## ACTIVITY
Set the records down again, exactly, without their images.

## DATA FOR THIS EXERCISE
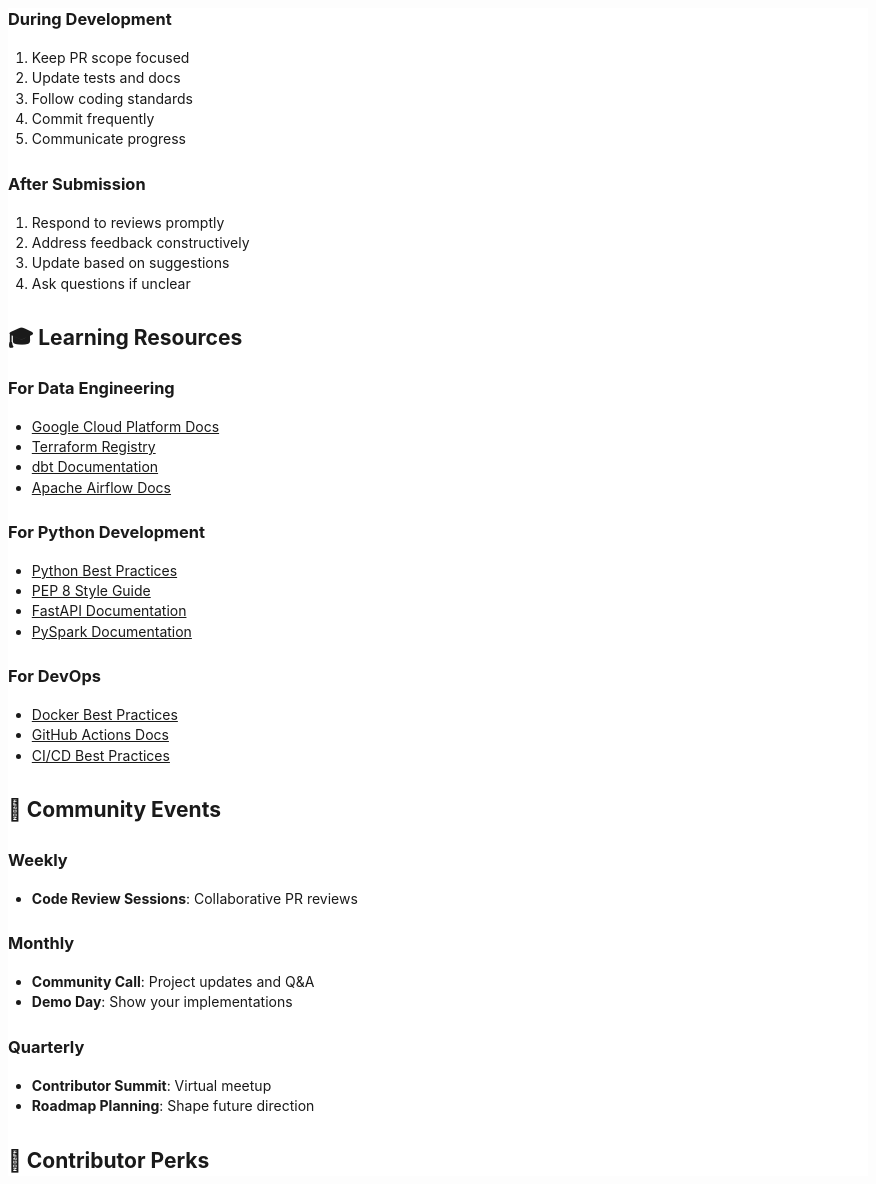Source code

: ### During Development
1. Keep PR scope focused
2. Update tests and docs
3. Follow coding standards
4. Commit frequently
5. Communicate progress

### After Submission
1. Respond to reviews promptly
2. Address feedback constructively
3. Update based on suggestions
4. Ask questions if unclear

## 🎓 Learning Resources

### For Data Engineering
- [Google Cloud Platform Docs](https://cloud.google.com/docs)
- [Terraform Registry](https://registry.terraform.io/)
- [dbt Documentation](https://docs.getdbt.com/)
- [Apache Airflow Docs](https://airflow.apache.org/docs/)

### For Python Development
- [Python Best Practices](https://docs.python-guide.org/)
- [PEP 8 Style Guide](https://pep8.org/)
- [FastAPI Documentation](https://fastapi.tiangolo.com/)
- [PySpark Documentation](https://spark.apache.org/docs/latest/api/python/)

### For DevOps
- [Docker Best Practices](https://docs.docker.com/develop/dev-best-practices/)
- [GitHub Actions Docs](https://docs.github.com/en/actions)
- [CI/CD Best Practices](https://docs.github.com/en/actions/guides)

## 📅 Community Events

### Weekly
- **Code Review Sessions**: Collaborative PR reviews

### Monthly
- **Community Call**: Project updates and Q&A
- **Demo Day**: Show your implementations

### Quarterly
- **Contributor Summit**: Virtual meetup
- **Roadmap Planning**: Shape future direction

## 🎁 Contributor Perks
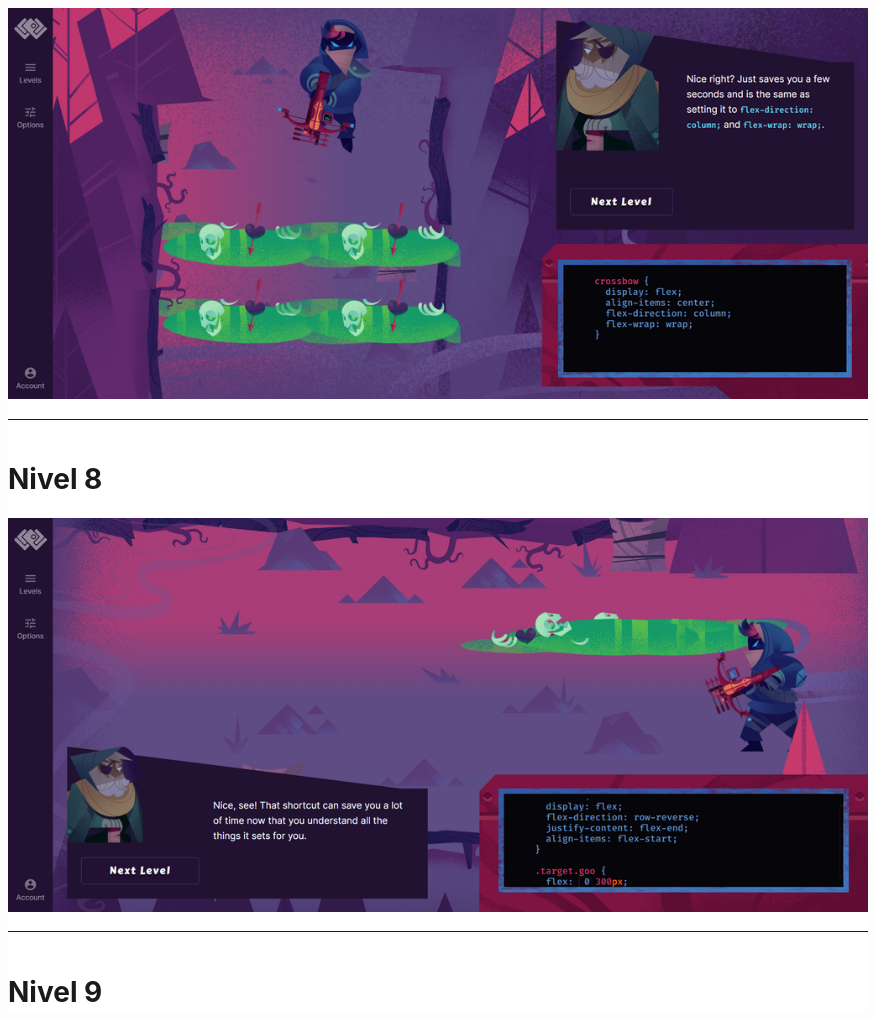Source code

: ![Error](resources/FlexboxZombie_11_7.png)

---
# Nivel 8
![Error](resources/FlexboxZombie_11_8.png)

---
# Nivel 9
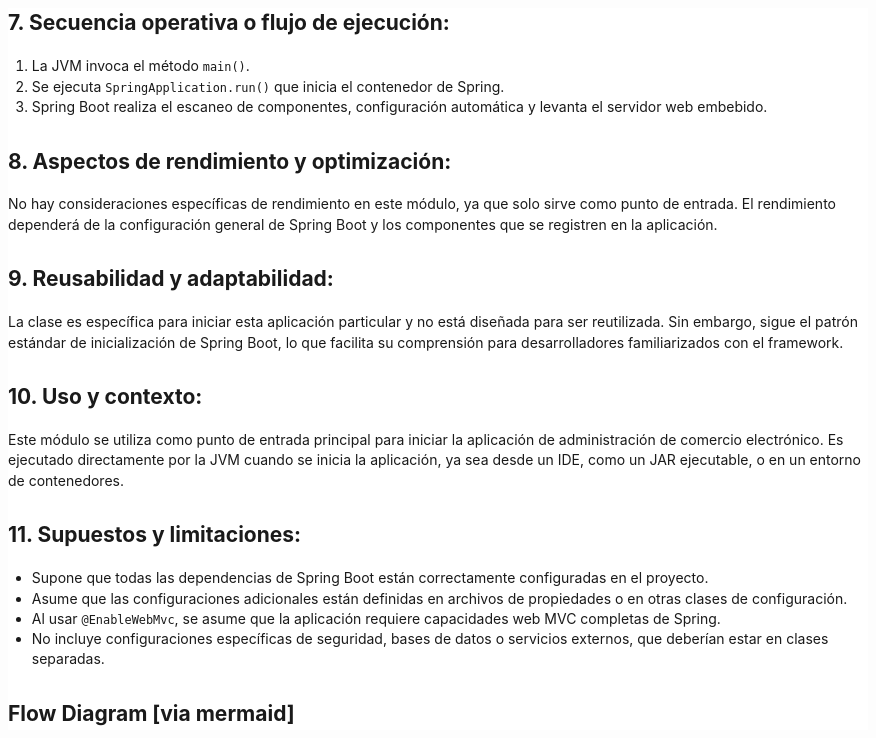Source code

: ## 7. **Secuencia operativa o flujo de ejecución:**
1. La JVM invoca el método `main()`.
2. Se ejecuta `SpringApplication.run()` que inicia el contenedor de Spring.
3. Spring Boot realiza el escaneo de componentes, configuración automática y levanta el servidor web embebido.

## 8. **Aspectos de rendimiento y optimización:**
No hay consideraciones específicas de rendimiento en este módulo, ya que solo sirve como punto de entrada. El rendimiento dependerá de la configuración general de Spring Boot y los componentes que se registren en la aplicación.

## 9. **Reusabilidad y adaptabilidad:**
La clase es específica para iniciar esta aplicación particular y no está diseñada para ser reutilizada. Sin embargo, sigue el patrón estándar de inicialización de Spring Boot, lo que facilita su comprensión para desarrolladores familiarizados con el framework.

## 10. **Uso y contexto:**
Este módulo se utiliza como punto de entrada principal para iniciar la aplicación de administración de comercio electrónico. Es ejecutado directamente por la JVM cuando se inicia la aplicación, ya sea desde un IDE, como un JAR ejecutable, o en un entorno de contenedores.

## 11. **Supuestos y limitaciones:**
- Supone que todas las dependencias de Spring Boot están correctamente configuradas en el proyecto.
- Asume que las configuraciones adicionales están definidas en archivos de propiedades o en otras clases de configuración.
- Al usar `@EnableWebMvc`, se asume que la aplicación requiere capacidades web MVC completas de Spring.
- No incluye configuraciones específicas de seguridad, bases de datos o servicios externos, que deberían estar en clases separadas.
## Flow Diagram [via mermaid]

## FINAL ANSWER
Source code

: ### During Development
1. Keep PR scope focused
2. Update tests and docs
3. Follow coding standards
4. Commit frequently
5. Communicate progress

### After Submission
1. Respond to reviews promptly
2. Address feedback constructively
3. Update based on suggestions
4. Ask questions if unclear

## 🎓 Learning Resources

### For Data Engineering
- [Google Cloud Platform Docs](https://cloud.google.com/docs)
- [Terraform Registry](https://registry.terraform.io/)
- [dbt Documentation](https://docs.getdbt.com/)
- [Apache Airflow Docs](https://airflow.apache.org/docs/)

### For Python Development
- [Python Best Practices](https://docs.python-guide.org/)
- [PEP 8 Style Guide](https://pep8.org/)
- [FastAPI Documentation](https://fastapi.tiangolo.com/)
- [PySpark Documentation](https://spark.apache.org/docs/latest/api/python/)

### For DevOps
- [Docker Best Practices](https://docs.docker.com/develop/dev-best-practices/)
- [GitHub Actions Docs](https://docs.github.com/en/actions)
- [CI/CD Best Practices](https://docs.github.com/en/actions/guides)

## 📅 Community Events

### Weekly
- **Code Review Sessions**: Collaborative PR reviews

### Monthly
- **Community Call**: Project updates and Q&A
- **Demo Day**: Show your implementations

### Quarterly
- **Contributor Summit**: Virtual meetup
- **Roadmap Planning**: Shape future direction

## 🎁 Contributor Perks
Source code

: ![Error](resources/FlexboxZombie_11_7.png)

---
# Nivel 8
![Error](resources/FlexboxZombie_11_8.png)

---
# Nivel 9
Source code

: ## 7. **Secuencia operativa o flujo de ejecución:**
1. La JVM invoca el método `main()`.
2. Se ejecuta `SpringApplication.run()` que inicia el contenedor de Spring.
3. Spring Boot realiza el escaneo de componentes, configuración automática y levanta el servidor web embebido.

## 8. **Aspectos de rendimiento y optimización:**
No hay consideraciones específicas de rendimiento en este módulo, ya que solo sirve como punto de entrada. El rendimiento dependerá de la configuración general de Spring Boot y los componentes que se registren en la aplicación.

## 9. **Reusabilidad y adaptabilidad:**
La clase es específica para iniciar esta aplicación particular y no está diseñada para ser reutilizada. Sin embargo, sigue el patrón estándar de inicialización de Spring Boot, lo que facilita su comprensión para desarrolladores familiarizados con el framework.

## 10. **Uso y contexto:**
Este módulo se utiliza como punto de entrada principal para iniciar la aplicación de administración de comercio electrónico. Es ejecutado directamente por la JVM cuando se inicia la aplicación, ya sea desde un IDE, como un JAR ejecutable, o en un entorno de contenedores.

## 11. **Supuestos y limitaciones:**
- Supone que todas las dependencias de Spring Boot están correctamente configuradas en el proyecto.
- Asume que las configuraciones adicionales están definidas en archivos de propiedades o en otras clases de configuración.
- Al usar `@EnableWebMvc`, se asume que la aplicación requiere capacidades web MVC completas de Spring.
- No incluye configuraciones específicas de seguridad, bases de datos o servicios externos, que deberían estar en clases separadas.
## Flow Diagram [via mermaid]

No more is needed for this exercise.